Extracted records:
________________________________________
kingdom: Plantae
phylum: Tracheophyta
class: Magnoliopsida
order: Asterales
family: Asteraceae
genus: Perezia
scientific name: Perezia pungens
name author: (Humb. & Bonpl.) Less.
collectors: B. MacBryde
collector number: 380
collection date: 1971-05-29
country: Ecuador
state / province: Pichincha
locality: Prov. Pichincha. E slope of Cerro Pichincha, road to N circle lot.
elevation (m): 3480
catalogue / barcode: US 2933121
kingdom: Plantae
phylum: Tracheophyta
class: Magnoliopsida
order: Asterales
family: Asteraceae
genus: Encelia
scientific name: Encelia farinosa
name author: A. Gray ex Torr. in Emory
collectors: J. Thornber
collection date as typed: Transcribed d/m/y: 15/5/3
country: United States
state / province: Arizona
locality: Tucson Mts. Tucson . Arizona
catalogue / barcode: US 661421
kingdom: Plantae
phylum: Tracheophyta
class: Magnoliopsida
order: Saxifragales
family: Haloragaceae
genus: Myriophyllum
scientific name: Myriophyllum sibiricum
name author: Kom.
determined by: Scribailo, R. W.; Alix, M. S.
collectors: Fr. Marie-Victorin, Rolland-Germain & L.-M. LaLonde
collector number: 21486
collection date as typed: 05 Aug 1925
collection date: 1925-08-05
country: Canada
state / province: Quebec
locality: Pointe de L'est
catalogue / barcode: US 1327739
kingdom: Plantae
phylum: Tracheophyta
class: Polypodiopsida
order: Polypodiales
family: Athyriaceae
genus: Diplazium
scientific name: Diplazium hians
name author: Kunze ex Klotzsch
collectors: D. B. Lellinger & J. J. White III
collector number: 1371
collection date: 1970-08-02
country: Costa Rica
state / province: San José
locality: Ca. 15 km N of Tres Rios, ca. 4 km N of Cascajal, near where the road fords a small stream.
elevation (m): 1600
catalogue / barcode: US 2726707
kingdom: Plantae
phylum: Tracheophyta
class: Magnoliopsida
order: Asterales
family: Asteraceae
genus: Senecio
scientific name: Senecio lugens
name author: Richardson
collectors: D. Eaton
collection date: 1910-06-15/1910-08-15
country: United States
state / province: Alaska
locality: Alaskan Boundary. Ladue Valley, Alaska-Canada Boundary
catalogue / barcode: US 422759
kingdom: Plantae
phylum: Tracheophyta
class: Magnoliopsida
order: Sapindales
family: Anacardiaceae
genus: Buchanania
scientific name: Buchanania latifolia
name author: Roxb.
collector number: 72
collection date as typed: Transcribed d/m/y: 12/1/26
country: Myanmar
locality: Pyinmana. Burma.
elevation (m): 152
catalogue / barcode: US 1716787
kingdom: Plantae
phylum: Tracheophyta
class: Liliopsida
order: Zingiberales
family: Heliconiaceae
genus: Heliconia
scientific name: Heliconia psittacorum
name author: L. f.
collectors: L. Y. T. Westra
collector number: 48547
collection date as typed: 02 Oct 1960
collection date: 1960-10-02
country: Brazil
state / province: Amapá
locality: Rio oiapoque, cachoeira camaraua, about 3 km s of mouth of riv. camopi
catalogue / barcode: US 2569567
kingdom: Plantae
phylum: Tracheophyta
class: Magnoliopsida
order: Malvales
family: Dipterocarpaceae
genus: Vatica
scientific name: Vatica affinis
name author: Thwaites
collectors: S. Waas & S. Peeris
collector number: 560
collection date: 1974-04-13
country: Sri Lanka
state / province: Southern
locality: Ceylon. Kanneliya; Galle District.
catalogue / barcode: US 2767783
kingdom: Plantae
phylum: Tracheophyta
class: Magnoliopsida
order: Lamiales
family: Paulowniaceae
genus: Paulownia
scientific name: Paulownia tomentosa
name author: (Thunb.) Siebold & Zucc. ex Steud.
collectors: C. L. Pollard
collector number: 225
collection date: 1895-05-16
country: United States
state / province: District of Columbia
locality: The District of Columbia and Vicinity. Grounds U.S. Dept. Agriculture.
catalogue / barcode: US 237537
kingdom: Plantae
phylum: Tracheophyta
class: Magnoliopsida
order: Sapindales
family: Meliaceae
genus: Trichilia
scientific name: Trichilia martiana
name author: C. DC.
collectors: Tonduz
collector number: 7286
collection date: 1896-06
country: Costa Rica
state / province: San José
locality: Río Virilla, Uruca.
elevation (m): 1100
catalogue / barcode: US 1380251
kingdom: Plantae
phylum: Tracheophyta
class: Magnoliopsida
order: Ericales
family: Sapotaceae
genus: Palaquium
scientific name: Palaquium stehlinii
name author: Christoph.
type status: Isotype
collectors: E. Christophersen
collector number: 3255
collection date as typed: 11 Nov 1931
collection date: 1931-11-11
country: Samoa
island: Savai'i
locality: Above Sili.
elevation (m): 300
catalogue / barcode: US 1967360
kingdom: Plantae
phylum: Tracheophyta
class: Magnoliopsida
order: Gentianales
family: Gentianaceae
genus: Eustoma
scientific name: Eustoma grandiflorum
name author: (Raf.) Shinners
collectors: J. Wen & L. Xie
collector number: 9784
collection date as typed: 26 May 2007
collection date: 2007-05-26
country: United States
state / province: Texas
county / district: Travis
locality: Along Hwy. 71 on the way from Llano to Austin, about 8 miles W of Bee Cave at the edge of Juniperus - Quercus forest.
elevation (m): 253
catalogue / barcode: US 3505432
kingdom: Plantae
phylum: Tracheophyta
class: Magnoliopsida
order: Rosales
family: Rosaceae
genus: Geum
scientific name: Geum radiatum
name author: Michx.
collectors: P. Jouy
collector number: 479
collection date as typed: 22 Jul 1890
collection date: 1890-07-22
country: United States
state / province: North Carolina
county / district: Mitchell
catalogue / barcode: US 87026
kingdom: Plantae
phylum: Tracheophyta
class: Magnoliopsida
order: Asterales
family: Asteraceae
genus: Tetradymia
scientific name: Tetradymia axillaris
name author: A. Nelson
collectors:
________________________________________
■ **EXERCISE INSTRUCTIONS**:
Rewrite all of the data above, switching every "country" to "nation" and leaving everything else unchanged.

■ **OUTPUT OF THE TASK**:
kingdom: Plantae
phylum: Tracheophyta
class: Magnoliopsida
order: Asterales
family: Asteraceae
genus: Perezia
scientific name: Perezia pungens
name author: (Humb. & Bonpl.) Less.
collectors: B. MacBryde
collector number: 380
collection date: 1971-05-29
nation: Ecuador
state / province: Pichincha
locality: Prov. Pichincha. E slope of Cerro Pichincha, road to N circle lot.
elevation (m): 3480
catalogue / barcode: US 2933121
kingdom: Plantae
phylum: Tracheophyta
class: Magnoliopsida
order: Asterales
family: Asteraceae
genus: Encelia
scientific name: Encelia farinosa
name author: A. Gray ex Torr. in Emory
collectors: J. Thornber
collection date as typed: Transcribed d/m/y: 15/5/3
nation: United States
state / province: Arizona
locality: Tucson Mts. Tucson . Arizona
catalogue / barcode: US 661421
kingdom: Plantae
phylum: Tracheophyta
class: Magnoliopsida
order: Saxifragales
family: Haloragaceae
genus: Myriophyllum
scientific name: Myriophyllum sibiricum
name author: Kom.
determined by: Scribailo, R. W.; Alix, M. S.
collectors: Fr. Marie-Victorin, Rolland-Germain & L.-M. LaLonde
collector number: 21486
collection date as typed: 05 Aug 1925
collection date: 1925-08-05
nation: Canada
state / province: Quebec
locality: Pointe de L'est
catalogue / barcode: US 1327739
kingdom: Plantae
phylum: Tracheophyta
class: Polypodiopsida
order: Polypodiales
family: Athyriaceae
genus: Diplazium
scientific name: Diplazium hians
name author: Kunze ex Klotzsch
collectors: D. B. Lellinger & J. J. White III
collector number: 1371
collection date: 1970-08-02
nation: Costa Rica
state / province: San José
locality: Ca. 15 km N of Tres Rios, ca. 4 km N of Cascajal, near where the road fords a small stream.
elevation (m): 1600
catalogue / barcode: US 2726707
kingdom: Plantae
phylum: Tracheophyta
class: Magnoliopsida
order: Asterales
family: Asteraceae
genus: Senecio
scientific name: Senecio lugens
name author: Richardson
collectors: D. Eaton
collection date: 1910-06-15/1910-08-15
nation: United States
state / province: Alaska
locality: Alaskan Boundary. Ladue Valley, Alaska-Canada Boundary
catalogue / barcode: US 422759
kingdom: Plantae
phylum: Tracheophyta
class: Magnoliopsida
order: Sapindales
family: Anacardiaceae
genus: Buchanania
scientific name: Buchanania latifolia
name author: Roxb.
collector number: 72
collection date as typed: Transcribed d/m/y: 12/1/26
nation: Myanmar
locality: Pyinmana. Burma.
elevation (m): 152
catalogue / barcode: US 1716787
kingdom: Plantae
phylum: Tracheophyta
class: Liliopsida
order: Zingiberales
family: Heliconiaceae
genus: Heliconia
scientific name: Heliconia psittacorum
name author: L. f.
collectors: L. Y. T. Westra
collector number: 48547
collection date as typed: 02 Oct 1960
collection date: 1960-10-02
nation: Brazil
state / province: Amapá
locality: Rio oiapoque, cachoeira camaraua, about 3 km s of mouth of riv. camopi
catalogue / barcode: US 2569567
kingdom: Plantae
phylum: Tracheophyta
class: Magnoliopsida
order: Malvales
family: Dipterocarpaceae
genus: Vatica
scientific name: Vatica affinis
name author: Thwaites
collectors: S. Waas & S. Peeris
collector number: 560
collection date: 1974-04-13
nation: Sri Lanka
state / province: Southern
locality: Ceylon. Kanneliya; Galle District.
catalogue / barcode: US 2767783
kingdom: Plantae
phylum: Tracheophyta
class: Magnoliopsida
order: Lamiales
family: Paulowniaceae
genus: Paulownia
scientific name: Paulownia tomentosa
name author: (Thunb.) Siebold & Zucc. ex Steud.
collectors: C. L. Pollard
collector number: 225
collection date: 1895-05-16
nation: United States
state / province: District of Columbia
locality: The District of Columbia and Vicinity. Grounds U.S. Dept. Agriculture.
catalogue / barcode: US 237537
kingdom: Plantae
phylum: Tracheophyta
class: Magnoliopsida
order: Sapindales
family: Meliaceae
genus: Trichilia
scientific name: Trichilia martiana
name author: C. DC.
collectors: Tonduz
collector number: 7286
collection date: 1896-06
nation: Costa Rica
state / province: San José
locality: Río Virilla, Uruca.
elevation (m): 1100
catalogue / barcode: US 1380251
kingdom: Plantae
phylum: Tracheophyta
class: Magnoliopsida
order: Ericales
family: Sapotaceae
genus: Palaquium
scientific name: Palaquium stehlinii
name author: Christoph.
type status: Isotype
collectors: E. Christophersen
collector number: 3255
collection date as typed: 11 Nov 1931
collection date: 1931-11-11
nation: Samoa
island: Savai'i
locality: Above Sili.
elevation (m): 300
catalogue / barcode: US 1967360
kingdom: Plantae
phylum: Tracheophyta
class: Magnoliopsida
order: Gentianales
family: Gentianaceae
genus: Eustoma
scientific name: Eustoma grandiflorum
name author: (Raf.) Shinners
collectors: J. Wen & L. Xie
collector number: 9784
collection date as typed: 26 May 2007
collection date: 2007-05-26
nation: United States
state / province: Texas
county / district: Travis
locality: Along Hwy. 71 on the way from Llano to Austin, about 8 miles W of Bee Cave at the edge of Juniperus - Quercus forest.
elevation (m): 253
catalogue / barcode: US 3505432
kingdom: Plantae
phylum: Tracheophyta
class: Magnoliopsida
order: Rosales
family: Rosaceae
genus: Geum
scientific name: Geum radiatum
name author: Michx.
collectors: P. Jouy
collector number: 479
collection date as typed: 22 Jul 1890
collection date: 1890-07-22
nation: United States
state / province: North Carolina
county / district: Mitchell
catalogue / barcode: US 87026
kingdom: Plantae
phylum: Tracheophyta
class: Magnoliopsida
order: Asterales
family: Asteraceae
genus: Tetradymia
scientific name: Tetradymia axillaris
name author: A. Nelson
collectors:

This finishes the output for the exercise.